Onstage Repairs: Don’t Be Caught Offguard

Speaking of pedals, the bass drum offers a hornet’s nest of possibilities. I carry an old, collapsible pedal in my trap case. Today’s pedals are often permanently mounted on a footboard, but many older ones fold down flat for storage. These take up very little space and will almost certainly take less time than remounting a spring assembly, or even refastening a thrown beater. To address the nightmare situation described in the introduction, I carry a cutout section of an old floor tom head for patching purposes. If your bass drumhead rips, secure the patch to the beater side of the head, and cover (and I mean cover) the patch concentrically, inside and out, with — right you are — gaffer’s tape. (Note: Although the patch requires layer upon layer of tape, be sure you don’t get tape in the area where the beater makes contact with the head. If this happens, the beater will soon wear through the tape and begin to stick to the adhesive beneath — trust me). More than once, this little trick has gotten me to the break, when I can put on a fresh head (stored the same way I stash the snare and all other spare heads).

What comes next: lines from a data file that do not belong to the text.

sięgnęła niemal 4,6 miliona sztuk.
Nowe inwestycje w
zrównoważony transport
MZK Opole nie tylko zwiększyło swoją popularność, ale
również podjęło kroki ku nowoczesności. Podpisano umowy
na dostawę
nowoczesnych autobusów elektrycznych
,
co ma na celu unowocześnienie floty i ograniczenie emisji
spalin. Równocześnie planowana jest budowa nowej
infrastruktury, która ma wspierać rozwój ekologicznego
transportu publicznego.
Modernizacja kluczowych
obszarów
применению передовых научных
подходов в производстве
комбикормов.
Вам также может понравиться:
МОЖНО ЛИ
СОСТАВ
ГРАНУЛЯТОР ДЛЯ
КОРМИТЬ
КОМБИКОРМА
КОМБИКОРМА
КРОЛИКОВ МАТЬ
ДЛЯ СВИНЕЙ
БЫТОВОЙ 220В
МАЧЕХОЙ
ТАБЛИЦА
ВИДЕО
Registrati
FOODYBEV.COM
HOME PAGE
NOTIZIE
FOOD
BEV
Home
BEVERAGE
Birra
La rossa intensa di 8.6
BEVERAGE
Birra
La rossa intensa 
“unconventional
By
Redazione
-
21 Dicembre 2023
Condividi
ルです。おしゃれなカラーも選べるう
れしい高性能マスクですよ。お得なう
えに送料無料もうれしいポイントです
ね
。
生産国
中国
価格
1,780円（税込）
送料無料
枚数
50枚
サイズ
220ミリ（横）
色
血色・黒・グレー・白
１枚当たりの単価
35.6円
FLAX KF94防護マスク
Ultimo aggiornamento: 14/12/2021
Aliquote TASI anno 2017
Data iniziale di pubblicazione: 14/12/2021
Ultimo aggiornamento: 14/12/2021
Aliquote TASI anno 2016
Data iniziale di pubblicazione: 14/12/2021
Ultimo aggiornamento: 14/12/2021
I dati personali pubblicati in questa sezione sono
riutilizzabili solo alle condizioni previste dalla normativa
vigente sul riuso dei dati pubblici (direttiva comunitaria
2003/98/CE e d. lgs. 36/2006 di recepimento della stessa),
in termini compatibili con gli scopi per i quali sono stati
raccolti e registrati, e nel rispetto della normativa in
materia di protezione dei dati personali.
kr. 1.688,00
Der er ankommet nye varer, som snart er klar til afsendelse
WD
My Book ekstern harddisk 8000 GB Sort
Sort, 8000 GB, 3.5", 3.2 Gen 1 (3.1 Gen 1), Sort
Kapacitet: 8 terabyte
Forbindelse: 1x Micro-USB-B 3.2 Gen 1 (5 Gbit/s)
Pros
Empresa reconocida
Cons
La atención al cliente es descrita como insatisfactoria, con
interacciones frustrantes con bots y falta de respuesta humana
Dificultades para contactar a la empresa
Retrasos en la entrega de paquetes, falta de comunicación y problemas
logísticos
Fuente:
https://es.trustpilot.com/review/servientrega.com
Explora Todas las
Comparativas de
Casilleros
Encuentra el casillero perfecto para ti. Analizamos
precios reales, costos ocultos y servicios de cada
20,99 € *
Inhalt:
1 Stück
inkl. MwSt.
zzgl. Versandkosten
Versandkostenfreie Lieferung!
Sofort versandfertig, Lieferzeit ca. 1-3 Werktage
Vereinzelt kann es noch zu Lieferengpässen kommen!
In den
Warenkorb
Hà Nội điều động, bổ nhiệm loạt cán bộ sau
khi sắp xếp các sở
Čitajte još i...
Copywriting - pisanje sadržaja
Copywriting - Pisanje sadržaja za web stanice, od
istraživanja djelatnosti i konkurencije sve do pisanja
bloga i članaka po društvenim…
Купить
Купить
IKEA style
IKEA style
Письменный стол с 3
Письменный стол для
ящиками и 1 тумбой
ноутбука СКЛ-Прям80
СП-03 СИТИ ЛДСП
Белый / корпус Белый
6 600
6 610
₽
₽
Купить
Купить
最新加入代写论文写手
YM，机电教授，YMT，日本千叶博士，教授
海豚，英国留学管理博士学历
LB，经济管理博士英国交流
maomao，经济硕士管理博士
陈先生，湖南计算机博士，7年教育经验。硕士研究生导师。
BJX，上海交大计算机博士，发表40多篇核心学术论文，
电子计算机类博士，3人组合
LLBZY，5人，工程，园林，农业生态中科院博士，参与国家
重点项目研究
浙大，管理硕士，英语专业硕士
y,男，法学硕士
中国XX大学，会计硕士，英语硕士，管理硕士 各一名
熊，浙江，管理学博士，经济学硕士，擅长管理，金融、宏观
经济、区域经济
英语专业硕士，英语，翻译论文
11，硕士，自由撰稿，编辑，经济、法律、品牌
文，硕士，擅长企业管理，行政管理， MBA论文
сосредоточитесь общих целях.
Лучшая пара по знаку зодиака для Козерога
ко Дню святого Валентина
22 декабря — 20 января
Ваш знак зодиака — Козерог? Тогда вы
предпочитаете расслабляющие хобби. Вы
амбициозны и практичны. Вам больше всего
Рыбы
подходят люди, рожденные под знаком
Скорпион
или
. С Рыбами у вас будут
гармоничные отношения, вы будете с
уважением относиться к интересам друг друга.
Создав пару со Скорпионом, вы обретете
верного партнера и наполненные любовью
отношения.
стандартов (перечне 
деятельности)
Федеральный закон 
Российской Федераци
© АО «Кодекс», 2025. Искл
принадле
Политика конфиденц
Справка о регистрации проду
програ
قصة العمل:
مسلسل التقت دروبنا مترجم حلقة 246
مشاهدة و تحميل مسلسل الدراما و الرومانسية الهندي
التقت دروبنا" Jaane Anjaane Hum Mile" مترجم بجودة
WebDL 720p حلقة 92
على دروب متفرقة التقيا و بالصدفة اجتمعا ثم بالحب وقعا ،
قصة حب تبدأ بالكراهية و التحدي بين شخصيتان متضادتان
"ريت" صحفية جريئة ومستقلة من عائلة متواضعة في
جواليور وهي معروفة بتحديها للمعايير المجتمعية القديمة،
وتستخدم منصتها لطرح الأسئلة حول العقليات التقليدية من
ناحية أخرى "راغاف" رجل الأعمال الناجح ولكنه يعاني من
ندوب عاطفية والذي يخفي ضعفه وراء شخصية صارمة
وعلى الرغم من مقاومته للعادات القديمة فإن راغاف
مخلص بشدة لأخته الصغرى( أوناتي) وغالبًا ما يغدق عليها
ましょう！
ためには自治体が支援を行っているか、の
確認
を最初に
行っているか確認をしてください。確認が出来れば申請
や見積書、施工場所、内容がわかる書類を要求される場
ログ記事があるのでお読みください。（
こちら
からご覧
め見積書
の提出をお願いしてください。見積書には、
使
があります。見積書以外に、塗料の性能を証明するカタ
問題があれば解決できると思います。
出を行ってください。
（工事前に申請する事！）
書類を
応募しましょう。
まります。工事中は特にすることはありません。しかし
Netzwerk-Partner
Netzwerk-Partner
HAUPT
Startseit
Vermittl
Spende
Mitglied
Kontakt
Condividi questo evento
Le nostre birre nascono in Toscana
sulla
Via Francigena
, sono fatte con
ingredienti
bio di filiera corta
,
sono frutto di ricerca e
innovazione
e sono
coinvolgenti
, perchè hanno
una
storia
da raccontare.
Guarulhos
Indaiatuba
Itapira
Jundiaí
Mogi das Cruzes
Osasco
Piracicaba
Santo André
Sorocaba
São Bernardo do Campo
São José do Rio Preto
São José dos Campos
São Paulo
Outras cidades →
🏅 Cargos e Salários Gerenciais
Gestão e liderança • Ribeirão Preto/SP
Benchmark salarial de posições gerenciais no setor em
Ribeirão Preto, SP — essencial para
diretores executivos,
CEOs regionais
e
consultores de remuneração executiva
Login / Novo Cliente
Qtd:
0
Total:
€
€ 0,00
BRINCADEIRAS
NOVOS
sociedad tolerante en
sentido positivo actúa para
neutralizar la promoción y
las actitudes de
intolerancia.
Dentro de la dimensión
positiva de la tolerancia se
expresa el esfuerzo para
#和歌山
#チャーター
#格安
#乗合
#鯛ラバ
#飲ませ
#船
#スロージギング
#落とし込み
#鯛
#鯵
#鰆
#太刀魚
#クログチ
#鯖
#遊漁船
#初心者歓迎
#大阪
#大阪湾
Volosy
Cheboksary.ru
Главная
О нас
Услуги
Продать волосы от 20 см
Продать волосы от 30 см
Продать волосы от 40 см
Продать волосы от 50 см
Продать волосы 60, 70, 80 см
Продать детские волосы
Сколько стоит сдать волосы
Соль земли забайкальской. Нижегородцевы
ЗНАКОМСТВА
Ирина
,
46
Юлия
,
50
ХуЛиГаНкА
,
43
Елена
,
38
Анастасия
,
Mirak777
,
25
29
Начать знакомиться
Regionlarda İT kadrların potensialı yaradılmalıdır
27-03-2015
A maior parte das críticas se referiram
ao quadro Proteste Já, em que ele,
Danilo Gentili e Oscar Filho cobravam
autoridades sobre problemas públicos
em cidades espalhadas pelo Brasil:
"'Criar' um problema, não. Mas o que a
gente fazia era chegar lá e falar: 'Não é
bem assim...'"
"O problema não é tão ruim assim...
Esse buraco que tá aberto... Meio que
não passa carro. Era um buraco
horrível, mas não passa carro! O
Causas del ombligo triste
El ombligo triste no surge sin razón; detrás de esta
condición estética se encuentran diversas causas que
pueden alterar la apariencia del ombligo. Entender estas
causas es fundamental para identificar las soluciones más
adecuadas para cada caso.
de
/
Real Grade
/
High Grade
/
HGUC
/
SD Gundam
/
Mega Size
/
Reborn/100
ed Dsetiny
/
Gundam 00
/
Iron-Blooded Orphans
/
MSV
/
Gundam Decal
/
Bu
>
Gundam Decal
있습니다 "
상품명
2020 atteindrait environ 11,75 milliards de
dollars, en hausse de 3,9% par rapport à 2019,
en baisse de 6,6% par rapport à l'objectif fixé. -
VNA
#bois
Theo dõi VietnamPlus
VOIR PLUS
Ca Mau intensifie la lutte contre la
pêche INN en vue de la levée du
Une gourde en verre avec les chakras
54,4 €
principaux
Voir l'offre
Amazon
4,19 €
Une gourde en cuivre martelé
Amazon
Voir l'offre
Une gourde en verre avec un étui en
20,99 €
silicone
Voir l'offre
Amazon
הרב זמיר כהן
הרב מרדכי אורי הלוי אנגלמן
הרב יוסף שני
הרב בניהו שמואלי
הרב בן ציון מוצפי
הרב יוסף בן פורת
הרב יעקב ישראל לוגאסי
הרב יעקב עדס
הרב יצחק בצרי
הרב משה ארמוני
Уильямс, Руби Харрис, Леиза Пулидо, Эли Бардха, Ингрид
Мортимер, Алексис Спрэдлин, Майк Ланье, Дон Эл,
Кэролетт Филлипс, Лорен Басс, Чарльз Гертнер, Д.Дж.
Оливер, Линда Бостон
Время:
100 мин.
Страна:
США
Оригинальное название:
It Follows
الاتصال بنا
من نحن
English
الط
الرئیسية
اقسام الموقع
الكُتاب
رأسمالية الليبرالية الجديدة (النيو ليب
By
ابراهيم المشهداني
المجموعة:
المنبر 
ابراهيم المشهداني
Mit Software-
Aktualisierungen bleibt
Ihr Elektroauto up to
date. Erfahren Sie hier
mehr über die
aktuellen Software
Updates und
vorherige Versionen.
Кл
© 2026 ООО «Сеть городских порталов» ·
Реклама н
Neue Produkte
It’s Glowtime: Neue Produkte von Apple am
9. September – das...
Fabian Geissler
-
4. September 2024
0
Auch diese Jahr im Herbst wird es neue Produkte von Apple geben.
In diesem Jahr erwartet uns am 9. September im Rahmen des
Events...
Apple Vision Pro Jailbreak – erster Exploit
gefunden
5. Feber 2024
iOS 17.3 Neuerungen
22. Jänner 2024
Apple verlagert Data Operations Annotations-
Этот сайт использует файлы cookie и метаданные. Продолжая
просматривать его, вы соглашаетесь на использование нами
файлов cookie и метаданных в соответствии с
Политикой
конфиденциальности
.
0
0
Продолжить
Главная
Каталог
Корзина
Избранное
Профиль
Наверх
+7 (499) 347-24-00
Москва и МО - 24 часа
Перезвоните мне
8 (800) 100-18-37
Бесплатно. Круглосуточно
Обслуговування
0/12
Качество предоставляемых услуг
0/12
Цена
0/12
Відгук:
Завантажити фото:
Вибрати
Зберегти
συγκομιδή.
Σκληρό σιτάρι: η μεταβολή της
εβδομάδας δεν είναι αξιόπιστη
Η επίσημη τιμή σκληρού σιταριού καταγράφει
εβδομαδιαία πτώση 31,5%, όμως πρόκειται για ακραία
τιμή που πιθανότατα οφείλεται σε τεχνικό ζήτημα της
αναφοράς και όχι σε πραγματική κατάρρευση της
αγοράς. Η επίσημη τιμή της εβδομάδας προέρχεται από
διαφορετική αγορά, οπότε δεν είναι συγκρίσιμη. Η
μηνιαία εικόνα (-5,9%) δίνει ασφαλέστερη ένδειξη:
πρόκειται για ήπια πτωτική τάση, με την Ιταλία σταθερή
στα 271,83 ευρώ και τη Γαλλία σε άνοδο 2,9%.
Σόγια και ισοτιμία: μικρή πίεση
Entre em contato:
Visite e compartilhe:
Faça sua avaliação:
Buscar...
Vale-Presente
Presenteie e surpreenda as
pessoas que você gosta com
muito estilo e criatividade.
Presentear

In the event of the “dancing drum” (slipping bass drum), a small, heavy object, placed directly against the front of the drum, with — you guessed it — the bejesus taped out of it, will usually get you through the set. Occasionally, stagehands will have sandbags or iron weights that will serve the purpose. There are still venues out there that, mystifyingly, don’t have drum rugs. I purchased a rubber-bottomed doorway rug at one of those behemoth hardware stores for about $15. Well worth the investment.

“How about cymbal stands?” you may well ask. This is a good place to recommend the “bag of tricks”: a baggie filled with felt pads, washers, wing nuts, rubber sleeves, tension rods — all the little necessities that are the percussive equivalent of laundry day’s mysterious missing sock. The bag fits nicely into the pocket of your stick bag, and you’ll be glad you have it. Certain pieces of hardware, specifically pedals, require Allan wrenches for adjustments. The “B.O.T.” is a good place to keep these tiny, easy-to-lose tools. As to the actual stands, it’s (the envelope, please), once again, “butt-loads of tape!” Should a leg collapse, prop it up and lay on the tape. If a tilter should strip out, a “splint” can be fashioned out of a broken stick or two, and gobs of tape that will reconnect it to the main arm of the stand. Not ideal, definitely not permanent, but usually acceptable for the moment — not unlike your plans for the end of the evening.

Okay, let’s see … broken tom heads. Simple. Remove the Swiss Army-style knife from your stick bag (you do have one, right?), and with the scissors, cut away as much head as possible, then flip the drum over. Come break time, you just replace the heads (being sure to secure new ones as soon as possible, as you never know when a good head will go bad).

Memory locks are useful devices, not only during set-up, but at repair time, as well. For instance, if the positioning/locking assembly on your floor tom leg strips out, the drum will rest more stably on the memory lock, and can be secured with — do I even need to say it? If your hardware didn’t come with these cool little gadgets, you can use hose clamps, purchased at a hardware or auto supply store for next to nothing. Word of warning: Because hose clamps won’t stay as secure as the factory-installed units, frequent retightening is required.

Cymbals are the only thing left I can think of, and I’m afraid there are not only no quick fixes, but no guaranteed repairs of any type. The only surefire cure for a cracked cymbal is a new cymbal. The one good thing (if one can call it that) about a cracked cymbal is that it usually takes quite a while to spread to the point at which the cymbal is unusable, and is therefore highly unlikely to be a show-stopper — a mood-buster, yes, but not a show-stopper. My one suggestion for staving off the inevitable is to drill a hole slightly larger than the crack, at the point at which it stops — a sort of “cul-de-crack,” if you will. This will hopefully arrest the spread and give you and your cymbal more time together before it’s relegated to the practice kit.

In closing, I’d like to leave you with one piece of advice more valuable to your future than everything else in this article combined: Buy stock in gaffer’s tape, and buy big. Your children will thank you.